_PAGE EXCERPT_.

The governor, mayor and several other public officials called the opening of Millennium High School and the dedication of a residential tower in Battery Park City a symbolic renaissance in the neighborhood days before the anniversary of the attacks.

But 15-year-old Ali Elreda couldn’t stop looking at the plush orange couches, six dark armchairs in a circle in the high school’s “meeting alcove,” the new desks and computer labs.

It “doesn’t really look like a school,” Elreda said after touring the six classrooms and open study areas with walls painted bright orange and white.

The high school, the first to open in lower Manhattan since Stuyvesant High School in 1992, will give preference to neighborhood residents. Just more than 200 students in grades 9 and 10 will attend classes on the 13th floor of the building, which also houses telecommunications firms and a tobacco shop. By 2005, officials said, they hope to have 500 students in grades 9 through 12 on three floors of the building.

“It is clear that lower Manhattan is on its way to becoming the great mixed-use community we envisioned,” said Madelyn Wils, the chair of Community Board 1 who spearheaded an effort to bring a school to lower Manhattan. Officials said they want to help retain the neighborhood’s residential population and ease some families’ commutes to public schools.

The Lower Manhattan Development Corp. (LMDC) provided a $3-million grant to fund the new school, while other foundations made several private donations, including $1 million from the Goldman Sachs Foundation.

_TASK SET_.
a. Format the entries as a numbered list with blank lines removed, starting with the line that contains "scientific name: Myrcia pendens" and going on through the last line of the entries. Include both of those lines and nothing outside that span.
b. Continue the article about the opening of Millennium High School from where it stops.

_RECORDS SUPPLIED_.
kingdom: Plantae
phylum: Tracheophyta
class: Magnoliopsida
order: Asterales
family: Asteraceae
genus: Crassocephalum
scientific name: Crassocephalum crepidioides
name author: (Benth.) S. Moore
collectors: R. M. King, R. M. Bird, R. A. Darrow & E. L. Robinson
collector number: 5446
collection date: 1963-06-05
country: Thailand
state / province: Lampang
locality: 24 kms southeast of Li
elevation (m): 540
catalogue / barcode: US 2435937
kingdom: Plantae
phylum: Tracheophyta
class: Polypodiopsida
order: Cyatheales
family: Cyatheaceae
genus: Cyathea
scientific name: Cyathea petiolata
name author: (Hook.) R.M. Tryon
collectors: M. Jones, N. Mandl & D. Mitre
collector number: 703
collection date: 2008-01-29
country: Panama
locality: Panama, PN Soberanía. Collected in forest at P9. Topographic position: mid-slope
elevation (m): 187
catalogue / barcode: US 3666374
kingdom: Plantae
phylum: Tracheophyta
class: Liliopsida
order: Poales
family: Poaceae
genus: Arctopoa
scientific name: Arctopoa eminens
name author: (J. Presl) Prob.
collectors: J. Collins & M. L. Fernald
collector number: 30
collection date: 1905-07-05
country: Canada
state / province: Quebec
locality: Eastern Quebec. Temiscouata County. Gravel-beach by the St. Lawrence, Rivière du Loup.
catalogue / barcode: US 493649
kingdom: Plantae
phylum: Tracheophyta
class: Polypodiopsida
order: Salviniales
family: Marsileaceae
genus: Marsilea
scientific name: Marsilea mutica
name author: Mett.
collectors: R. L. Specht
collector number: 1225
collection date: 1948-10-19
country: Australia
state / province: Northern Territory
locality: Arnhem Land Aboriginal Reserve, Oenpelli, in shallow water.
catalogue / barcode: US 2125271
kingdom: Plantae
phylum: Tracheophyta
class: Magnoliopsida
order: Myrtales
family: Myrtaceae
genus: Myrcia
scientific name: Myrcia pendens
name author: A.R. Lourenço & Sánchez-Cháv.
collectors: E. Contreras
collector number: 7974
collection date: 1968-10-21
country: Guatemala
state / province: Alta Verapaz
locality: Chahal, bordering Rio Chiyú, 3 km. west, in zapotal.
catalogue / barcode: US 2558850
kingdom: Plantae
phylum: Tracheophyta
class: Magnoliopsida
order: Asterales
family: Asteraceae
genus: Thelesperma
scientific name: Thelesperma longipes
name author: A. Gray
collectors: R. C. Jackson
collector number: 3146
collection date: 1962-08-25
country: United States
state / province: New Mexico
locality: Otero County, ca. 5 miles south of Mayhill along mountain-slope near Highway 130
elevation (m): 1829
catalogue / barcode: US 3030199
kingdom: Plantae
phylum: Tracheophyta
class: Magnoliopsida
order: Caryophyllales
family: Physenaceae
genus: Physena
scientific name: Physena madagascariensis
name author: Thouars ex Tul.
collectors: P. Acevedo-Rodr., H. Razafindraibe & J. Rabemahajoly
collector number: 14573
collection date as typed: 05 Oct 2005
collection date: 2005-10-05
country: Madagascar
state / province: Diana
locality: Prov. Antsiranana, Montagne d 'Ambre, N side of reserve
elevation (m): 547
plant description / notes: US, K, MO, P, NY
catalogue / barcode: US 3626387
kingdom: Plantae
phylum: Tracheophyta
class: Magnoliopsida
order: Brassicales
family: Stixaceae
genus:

_IN RESPONSE_.
a.
1. scientific name: Myrcia pendens
2. name author: A.R. Lourenço & Sánchez-Cháv.
3. collectors: E. Contreras
4. collector number: 7974
5. collection date: 1968-10-21
6. country: Guatemala
7. state / province: Alta Verapaz
8. locality: Chahal, bordering Rio Chiyú, 3 km. west, in zapotal.
9. catalogue / barcode: US 2558850
10. kingdom: Plantae
11. phylum: Tracheophyta
12. class: Magnoliopsida
13. order: Asterales
14. family: Asteraceae
15. genus: Thelesperma
16. scientific name: Thelesperma longipes
17. name author: A. Gray
18. collectors: R. C. Jackson
19. collector number: 3146
20. collection date: 1962-08-25
21. country: United States
22. state / province: New Mexico
23. locality: Otero County, ca. 5 miles south of Mayhill along mountain-slope near Highway 130
24. elevation (m): 1829
25. catalogue / barcode: US 3030199
26. kingdom: Plantae
27. phylum: Tracheophyta
28. class: Magnoliopsida
29. order: Caryophyllales
30. family: Physenaceae
31. genus: Physena
32. scientific name: Physena madagascariensis
33. name author: Thouars ex Tul.
34. collectors: P. Acevedo-Rodr., H. Razafindraibe & J. Rabemahajoly
35. collector number: 14573
36. collection date as typed: 05 Oct 2005
37. collection date: 2005-10-05
38. country: Madagascar
39. state / province: Diana
40. locality: Prov. Antsiranana, Montagne d 'Ambre, N side of reserve
41. elevation (m): 547
42. plant description / notes: US, K, MO, P, NY
43. catalogue / barcode: US 3626387
44. kingdom: Plantae
45. phylum: Tracheophyta
46. class: Magnoliopsida
47. order: Brassicales
48. family: Stixaceae
49. genus:

b.
LMDC spokeswoman Joanna Rose said $10 million has been raised so far for the school — although she wasn’t sure how much was provided by the city — and said more funds need to be raised before the school can expand.

City school officials said the renovations cost $5 million for each of three floors.

Gov. George E. Pataki and Mayor Michael Bloomberg toured the facilities with several of the school’s newest students.

Andrew Erb, 14, said he thought the bright colors on the walls would help him do his work better. At his previous school, “the whole school was green.”

The school opened on Sept. 8.

Construction also began Sept. 5 on a new 27-story high-rise building in Battery Park City in one of the first major construction projects approved in the neighborhood since the attacks.

The 450,000-sq.-ft. Solaire will follow the authority’s “green guidelines” to be more environmentally friendly, using 33-percent less water than comparable buildings and solar panels to provide a small percentage of the building’s electricity.